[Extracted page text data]
• • • • •

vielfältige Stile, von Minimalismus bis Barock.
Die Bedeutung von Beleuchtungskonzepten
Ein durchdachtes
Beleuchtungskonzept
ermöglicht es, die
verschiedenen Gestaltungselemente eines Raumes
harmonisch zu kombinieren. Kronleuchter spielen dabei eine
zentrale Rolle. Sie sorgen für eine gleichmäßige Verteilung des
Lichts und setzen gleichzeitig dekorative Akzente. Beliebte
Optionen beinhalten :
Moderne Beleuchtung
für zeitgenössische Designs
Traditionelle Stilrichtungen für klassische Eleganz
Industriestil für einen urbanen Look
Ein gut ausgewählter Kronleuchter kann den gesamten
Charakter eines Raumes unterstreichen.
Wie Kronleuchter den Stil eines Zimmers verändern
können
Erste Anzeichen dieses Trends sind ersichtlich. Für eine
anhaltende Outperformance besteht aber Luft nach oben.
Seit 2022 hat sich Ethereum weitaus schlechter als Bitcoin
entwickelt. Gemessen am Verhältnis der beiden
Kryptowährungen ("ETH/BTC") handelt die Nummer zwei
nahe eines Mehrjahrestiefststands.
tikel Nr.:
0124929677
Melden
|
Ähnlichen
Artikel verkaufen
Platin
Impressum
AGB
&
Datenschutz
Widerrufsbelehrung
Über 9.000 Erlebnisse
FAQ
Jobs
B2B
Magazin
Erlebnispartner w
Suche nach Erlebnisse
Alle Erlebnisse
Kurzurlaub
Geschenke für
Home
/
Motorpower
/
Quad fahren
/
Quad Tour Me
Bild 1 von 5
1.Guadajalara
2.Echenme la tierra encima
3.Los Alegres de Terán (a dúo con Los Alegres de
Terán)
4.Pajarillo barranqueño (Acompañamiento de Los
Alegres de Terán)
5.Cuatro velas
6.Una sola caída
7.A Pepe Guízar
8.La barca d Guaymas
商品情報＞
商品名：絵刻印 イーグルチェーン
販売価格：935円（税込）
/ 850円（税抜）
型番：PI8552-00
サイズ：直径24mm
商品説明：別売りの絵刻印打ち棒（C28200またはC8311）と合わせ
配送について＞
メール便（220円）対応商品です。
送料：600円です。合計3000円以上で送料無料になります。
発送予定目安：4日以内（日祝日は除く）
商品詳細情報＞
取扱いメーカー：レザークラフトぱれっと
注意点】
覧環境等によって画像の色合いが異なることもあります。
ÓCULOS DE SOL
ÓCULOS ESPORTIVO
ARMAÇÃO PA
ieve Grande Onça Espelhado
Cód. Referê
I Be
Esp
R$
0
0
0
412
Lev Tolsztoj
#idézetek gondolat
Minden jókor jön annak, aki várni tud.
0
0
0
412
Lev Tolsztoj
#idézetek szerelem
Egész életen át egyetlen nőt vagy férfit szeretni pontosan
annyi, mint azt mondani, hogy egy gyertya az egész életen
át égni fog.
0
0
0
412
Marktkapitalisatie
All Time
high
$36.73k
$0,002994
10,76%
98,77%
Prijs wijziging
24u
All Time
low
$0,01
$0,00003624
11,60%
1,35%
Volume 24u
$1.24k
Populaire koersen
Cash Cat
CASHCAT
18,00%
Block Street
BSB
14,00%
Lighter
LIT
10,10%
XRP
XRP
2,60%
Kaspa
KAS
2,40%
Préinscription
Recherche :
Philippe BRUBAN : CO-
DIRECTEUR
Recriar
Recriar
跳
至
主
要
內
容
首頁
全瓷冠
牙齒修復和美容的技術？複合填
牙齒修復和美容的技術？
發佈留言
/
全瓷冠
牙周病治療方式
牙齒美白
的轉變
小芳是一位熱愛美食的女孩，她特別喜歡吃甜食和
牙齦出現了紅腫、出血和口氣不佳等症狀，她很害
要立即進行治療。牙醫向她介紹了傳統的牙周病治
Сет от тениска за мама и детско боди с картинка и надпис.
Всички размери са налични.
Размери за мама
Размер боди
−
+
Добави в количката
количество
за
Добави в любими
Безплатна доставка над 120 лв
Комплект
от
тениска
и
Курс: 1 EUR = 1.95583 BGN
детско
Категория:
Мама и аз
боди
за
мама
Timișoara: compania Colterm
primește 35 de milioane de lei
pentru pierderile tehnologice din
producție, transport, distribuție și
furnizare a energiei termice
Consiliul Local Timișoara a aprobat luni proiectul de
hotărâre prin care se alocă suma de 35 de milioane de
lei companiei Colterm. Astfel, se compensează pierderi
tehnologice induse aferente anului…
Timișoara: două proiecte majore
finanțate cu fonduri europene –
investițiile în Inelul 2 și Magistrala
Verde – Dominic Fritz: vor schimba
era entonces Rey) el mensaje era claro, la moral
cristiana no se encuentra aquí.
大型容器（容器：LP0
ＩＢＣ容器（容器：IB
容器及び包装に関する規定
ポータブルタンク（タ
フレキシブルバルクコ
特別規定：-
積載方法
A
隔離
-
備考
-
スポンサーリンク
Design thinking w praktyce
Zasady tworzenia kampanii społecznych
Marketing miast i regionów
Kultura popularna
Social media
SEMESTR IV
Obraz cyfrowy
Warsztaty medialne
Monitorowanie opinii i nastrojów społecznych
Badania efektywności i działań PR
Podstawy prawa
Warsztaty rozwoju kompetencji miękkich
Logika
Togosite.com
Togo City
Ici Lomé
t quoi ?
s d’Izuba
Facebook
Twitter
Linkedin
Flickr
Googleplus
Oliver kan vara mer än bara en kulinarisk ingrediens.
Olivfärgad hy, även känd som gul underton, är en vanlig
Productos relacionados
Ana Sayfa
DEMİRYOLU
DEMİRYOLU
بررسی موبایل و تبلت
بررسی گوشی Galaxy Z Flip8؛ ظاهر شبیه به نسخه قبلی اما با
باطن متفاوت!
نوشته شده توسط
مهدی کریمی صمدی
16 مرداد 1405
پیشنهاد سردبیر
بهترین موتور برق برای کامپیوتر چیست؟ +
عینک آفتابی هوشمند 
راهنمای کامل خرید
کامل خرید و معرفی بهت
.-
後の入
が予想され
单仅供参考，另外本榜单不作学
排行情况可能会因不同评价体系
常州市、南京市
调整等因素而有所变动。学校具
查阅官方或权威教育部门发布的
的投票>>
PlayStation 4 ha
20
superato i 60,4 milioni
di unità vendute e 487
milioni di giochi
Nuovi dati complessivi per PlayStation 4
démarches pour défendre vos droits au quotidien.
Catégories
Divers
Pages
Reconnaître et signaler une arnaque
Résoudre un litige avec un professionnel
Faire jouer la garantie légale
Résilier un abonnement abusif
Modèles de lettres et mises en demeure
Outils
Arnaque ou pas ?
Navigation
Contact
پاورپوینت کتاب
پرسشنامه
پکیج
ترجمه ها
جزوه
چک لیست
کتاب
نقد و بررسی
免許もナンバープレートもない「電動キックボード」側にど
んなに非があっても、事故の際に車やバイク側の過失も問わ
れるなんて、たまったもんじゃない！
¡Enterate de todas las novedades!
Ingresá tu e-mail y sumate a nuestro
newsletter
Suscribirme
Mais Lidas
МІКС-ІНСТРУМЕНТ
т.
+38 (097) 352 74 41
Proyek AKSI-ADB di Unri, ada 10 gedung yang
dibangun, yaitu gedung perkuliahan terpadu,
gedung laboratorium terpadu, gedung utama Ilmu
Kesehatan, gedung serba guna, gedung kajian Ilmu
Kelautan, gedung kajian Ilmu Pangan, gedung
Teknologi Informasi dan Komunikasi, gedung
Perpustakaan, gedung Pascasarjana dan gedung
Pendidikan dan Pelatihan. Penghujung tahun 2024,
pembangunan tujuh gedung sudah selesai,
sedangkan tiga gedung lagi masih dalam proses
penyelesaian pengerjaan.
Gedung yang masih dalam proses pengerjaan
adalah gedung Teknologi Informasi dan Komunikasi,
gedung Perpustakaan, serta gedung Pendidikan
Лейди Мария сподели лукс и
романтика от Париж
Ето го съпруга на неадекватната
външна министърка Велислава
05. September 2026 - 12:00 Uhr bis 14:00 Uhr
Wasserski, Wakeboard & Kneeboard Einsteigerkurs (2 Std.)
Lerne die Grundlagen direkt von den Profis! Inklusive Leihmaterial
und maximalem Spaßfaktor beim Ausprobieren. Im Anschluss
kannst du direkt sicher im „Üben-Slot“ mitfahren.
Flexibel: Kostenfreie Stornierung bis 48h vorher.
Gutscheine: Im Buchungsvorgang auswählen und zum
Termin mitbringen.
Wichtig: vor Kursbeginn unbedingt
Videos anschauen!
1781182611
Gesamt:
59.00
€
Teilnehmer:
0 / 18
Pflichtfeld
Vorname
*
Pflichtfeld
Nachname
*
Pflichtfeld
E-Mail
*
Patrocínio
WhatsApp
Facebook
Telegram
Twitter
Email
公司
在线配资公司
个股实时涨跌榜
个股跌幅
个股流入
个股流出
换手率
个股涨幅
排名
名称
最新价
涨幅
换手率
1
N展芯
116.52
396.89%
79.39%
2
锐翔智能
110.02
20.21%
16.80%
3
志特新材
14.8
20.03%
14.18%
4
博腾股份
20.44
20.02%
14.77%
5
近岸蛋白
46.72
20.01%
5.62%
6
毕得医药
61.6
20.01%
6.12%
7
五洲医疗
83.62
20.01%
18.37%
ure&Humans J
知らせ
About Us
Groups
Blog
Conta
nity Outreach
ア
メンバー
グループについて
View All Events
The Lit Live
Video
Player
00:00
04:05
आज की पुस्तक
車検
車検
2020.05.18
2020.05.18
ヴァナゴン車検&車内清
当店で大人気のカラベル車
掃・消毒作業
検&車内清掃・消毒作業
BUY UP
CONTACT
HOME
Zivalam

• • • • •

> _What you have to do_: Write out only the lines that run from the line containing "Arnaque ou pas ?" through the line containing "Proyek AKSI-ADB di Unri, ada 10 gedung yang", both included, exactly as they appear above.

> _Finished exercise_:
Arnaque ou pas ?
Navigation
Contact
پاورپوینت کتاب
پرسشنامه
پکیج
ترجمه ها
جزوه
چک لیست
کتاب
نقد و بررسی
免許もナンバープレートもない「電動キックボード」側にど
んなに非があっても、事故の際に車やバイク側の過失も問わ
れるなんて、たまったもんじゃない！
¡Enterate de todas las novedades!
Ingresá tu e-mail y sumate a nuestro
newsletter
Suscribirme
Mais Lidas
МІКС-ІНСТРУМЕНТ
т.
+38 (097) 352 74 41
Proyek AKSI-ADB di Unri, ada 10 gedung yang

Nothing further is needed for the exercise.